By Hafsa Abdulla as told to Allison Goldstein
“It’s not a diet, it’s a lifestyle.”
My name is Hafsa Abdulla, and I am 31 years old. I’m originally from Bahrain, a little island in the Middle East, and I’m currently completing a fellowship in pulmonary and critical care in Detroit, Michigan.
I’ve always dieted. During medical school I had my weight pretty under control, but when I moved to the United States to complete my postgraduate training, life got too hectic. I was working long hours, so there was not enough time to go grocery shopping or to the gym. I gained weight.
A New Source of Energy
When I met my husband, one of the first things I noticed about him was that he would eat once a day. This pattern—which he explained was intermittent fasting—seemed extreme, but, as I observed him, I noticed that he drank very little coffee, and even on days when he worked long hours, he still seemed fine. That’s when I started to research intermittent fasting and decided to try it myself.
I never eat breakfast, so it was pretty easy to skip the milk I’d usually have in my coffee. When I did that, I noticed I retained good mental stamina until I got to lunch. Then I’d eat, and my energy would crash. So I started skipping lunch.
Around this time, I found Zero, which opened up my fasting world. The weekly articles taught me about what I should (and shouldn’t) be eating when I break my fasts, and the streaks and statistics like “how many hours fasted” helped keep me on track.
My fasting style ultimately evolved to where I now fast through my workday, because that gives me the most energy. I eat dinner when I get home, which most of the time translates to a 20-hour fast.
Becoming a Better Healthcare Provider
When I started fasting, I was trying to lose weight. It worked—I lost 21 lbs and I’ve kept them off. However, the number-one reason I keep fasting is because it gives me so much more mental stamina.
COVID-19 has made my job as an ICU physician very stressful. Most days I leave my house at 6 a.m. and don’t get home until 6 p.m., or later if I’m on call. I’m on my feet most of the day, running around caring for sick patients. I have to make life-or-death decisions on the spot, and I feel a lot clearer when I’m fasting—I’m sharper and quicker on my feet. I’ve found I need a lot less coffee, and I don’t get that after-lunch slump like everyone else. So fasting has turned into a lifestyle for me, and I keep doing it because it makes sense. It keeps me healthy, and it makes me better at my job.
Here’s how I exercise: I ride my Peloton and do yoga. On weekends when I’m not working, my husband and I like to go hiking up in north Michigan, where there are really nice hiking trails. We also like to ride our bikes downtown, have coffee, and then bike back home.
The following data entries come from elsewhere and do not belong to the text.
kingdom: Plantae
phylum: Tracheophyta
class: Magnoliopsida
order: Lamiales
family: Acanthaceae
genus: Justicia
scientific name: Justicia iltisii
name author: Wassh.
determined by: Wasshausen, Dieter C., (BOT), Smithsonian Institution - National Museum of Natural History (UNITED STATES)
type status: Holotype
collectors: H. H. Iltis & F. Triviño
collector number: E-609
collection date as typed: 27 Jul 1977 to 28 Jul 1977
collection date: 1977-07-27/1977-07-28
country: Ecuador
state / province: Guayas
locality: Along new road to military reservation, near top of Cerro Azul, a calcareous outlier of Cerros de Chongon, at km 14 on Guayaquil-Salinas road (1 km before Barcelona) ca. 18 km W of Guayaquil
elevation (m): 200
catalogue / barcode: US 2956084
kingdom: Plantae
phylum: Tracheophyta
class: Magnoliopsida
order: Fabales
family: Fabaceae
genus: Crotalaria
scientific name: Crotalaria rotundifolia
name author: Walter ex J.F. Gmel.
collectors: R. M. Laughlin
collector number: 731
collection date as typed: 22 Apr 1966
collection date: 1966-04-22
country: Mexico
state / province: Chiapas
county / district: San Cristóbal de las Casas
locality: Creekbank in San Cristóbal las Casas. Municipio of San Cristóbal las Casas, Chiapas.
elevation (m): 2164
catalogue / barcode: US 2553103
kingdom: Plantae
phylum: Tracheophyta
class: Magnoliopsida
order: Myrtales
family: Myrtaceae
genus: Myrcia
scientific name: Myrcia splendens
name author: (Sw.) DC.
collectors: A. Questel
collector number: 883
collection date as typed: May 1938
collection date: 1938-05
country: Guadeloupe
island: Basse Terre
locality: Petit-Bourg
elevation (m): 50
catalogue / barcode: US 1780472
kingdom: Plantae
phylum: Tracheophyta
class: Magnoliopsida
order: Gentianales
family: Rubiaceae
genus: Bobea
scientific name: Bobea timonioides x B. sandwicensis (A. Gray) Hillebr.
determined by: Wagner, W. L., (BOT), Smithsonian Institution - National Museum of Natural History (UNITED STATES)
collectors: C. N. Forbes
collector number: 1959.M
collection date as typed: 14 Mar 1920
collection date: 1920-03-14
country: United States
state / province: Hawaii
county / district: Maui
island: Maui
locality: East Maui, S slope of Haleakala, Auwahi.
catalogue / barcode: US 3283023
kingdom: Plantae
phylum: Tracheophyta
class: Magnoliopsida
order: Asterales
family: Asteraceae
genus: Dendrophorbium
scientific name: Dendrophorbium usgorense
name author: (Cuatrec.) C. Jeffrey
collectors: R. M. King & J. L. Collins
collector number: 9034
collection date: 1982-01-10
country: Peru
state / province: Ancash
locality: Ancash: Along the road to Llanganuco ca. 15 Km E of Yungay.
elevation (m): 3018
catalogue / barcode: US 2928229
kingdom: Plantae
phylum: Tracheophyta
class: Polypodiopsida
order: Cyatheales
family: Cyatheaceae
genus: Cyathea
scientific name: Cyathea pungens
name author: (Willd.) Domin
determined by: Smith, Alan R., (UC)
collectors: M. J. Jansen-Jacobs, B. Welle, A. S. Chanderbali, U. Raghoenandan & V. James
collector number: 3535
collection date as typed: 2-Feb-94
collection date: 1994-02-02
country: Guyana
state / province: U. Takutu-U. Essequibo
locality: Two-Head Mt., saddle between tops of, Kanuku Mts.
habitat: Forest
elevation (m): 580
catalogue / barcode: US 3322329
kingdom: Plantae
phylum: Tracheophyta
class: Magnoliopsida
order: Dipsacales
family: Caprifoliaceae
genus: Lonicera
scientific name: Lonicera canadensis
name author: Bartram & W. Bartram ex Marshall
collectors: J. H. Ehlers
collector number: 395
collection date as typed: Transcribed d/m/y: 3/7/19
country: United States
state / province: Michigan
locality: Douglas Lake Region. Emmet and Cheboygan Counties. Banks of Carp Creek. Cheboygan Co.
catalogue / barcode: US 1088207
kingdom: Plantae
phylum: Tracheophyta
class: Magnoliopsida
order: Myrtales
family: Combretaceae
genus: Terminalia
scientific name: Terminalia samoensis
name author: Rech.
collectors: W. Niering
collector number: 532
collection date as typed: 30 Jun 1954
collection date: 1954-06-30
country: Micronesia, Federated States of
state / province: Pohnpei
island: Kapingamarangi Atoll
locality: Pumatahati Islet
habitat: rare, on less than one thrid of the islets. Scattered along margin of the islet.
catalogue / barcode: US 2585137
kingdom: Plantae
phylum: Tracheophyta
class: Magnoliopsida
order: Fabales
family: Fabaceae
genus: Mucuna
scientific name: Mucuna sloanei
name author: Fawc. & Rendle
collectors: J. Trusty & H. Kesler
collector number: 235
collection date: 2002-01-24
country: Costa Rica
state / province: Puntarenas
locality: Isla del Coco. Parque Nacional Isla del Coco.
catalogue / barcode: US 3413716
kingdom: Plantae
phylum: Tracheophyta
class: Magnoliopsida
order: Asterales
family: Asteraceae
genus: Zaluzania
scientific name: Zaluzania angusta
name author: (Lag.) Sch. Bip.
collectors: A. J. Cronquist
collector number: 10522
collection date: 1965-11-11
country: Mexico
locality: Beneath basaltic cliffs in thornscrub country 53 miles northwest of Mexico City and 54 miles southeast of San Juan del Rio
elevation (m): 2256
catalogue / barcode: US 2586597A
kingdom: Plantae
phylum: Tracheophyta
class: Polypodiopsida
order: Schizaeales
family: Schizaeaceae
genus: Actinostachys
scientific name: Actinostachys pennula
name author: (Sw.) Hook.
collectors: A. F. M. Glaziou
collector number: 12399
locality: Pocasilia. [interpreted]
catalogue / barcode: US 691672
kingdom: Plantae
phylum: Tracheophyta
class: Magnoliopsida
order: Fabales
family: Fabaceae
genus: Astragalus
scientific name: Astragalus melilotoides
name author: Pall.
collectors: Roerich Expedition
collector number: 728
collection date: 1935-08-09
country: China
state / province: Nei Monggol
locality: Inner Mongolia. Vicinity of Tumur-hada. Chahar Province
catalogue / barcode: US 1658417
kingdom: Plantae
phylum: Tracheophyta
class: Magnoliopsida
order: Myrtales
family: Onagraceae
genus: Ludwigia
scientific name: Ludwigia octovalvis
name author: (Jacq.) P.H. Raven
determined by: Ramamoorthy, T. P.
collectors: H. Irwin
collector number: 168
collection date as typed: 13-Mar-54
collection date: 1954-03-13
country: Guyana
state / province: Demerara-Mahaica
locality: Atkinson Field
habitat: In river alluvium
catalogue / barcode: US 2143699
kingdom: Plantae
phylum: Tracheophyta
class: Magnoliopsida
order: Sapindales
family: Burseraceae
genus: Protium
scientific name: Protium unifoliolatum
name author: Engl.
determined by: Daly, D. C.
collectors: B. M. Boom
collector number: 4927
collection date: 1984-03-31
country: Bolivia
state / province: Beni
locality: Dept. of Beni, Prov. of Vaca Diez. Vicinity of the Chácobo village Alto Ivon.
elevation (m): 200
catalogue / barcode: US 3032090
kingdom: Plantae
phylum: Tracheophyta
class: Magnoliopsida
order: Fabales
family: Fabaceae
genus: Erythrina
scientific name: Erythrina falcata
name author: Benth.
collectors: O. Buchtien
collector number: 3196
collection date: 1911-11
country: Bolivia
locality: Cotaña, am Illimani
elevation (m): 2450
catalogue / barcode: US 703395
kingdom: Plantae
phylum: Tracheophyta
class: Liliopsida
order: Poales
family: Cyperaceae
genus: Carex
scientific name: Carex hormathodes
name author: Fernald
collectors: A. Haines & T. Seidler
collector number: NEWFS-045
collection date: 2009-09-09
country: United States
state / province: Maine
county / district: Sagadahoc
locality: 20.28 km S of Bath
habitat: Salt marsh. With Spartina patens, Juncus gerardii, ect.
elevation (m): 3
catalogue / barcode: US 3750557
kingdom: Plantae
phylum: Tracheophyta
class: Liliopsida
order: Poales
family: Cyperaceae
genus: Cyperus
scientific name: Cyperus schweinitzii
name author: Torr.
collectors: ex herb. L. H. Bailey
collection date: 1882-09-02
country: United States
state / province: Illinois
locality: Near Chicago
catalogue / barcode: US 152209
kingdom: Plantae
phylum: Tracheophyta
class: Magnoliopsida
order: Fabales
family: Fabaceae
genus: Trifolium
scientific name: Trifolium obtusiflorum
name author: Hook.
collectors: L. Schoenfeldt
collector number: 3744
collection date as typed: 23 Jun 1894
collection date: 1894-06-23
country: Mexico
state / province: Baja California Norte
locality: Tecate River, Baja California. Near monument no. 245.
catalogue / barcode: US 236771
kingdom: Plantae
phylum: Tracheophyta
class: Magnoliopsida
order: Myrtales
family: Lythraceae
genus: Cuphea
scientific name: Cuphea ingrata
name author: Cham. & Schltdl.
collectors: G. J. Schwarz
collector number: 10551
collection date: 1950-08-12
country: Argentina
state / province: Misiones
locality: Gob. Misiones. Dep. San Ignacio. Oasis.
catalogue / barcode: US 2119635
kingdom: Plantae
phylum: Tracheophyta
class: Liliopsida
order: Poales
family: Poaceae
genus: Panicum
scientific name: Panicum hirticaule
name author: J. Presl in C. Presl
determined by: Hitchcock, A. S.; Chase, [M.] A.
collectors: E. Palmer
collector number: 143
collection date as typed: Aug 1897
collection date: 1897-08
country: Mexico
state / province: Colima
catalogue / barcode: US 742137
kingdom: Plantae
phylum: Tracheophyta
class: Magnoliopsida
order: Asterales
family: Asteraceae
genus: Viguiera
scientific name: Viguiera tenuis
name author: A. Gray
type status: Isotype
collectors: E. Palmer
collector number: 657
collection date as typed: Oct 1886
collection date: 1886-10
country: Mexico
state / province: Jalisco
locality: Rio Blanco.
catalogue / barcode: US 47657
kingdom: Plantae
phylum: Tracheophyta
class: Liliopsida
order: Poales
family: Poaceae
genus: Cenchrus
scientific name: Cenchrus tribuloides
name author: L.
Here’s my favorite Fast Breaker: One of our favorite salads is chickpeas, green onion, red onion, and bell peppers, dressed with a combination of olive oil, lemon juice, and some spices.
I also make a vegan version of an Iranian stew with dill, parsley, cilantro, green onions, and some spinach. You saute that in a little bit of oil. Then, you add kidney beans and cook it down and eat it over rice or with some bread. That’s one of the best things I make.
These three changes contributed the most to my fasting success:
Change 1: Making meals a ritual. With fasting, I’m no longer wolfing down food at my desk just to “get something in.” I look forward to dinnertime, when I get to sit down with my husband and talk about how our days went. We break our fasts together and bond over a really nice meal.
Change 2: Noticing how I feel. I would not be able to do half of the things I need to do if I were in a food coma because I just had a big meal. When I made the connection between my increased energy and fasting, it became a no-brainer.
Change 3: Staying flexible. Fasting has changed the way I look at my meals. If we’re going on vacation or if it’s the weekend and I want to change the way I eat, then I do it. I’m not wedded to a scheduled meal plan; it’s all about eating with intention.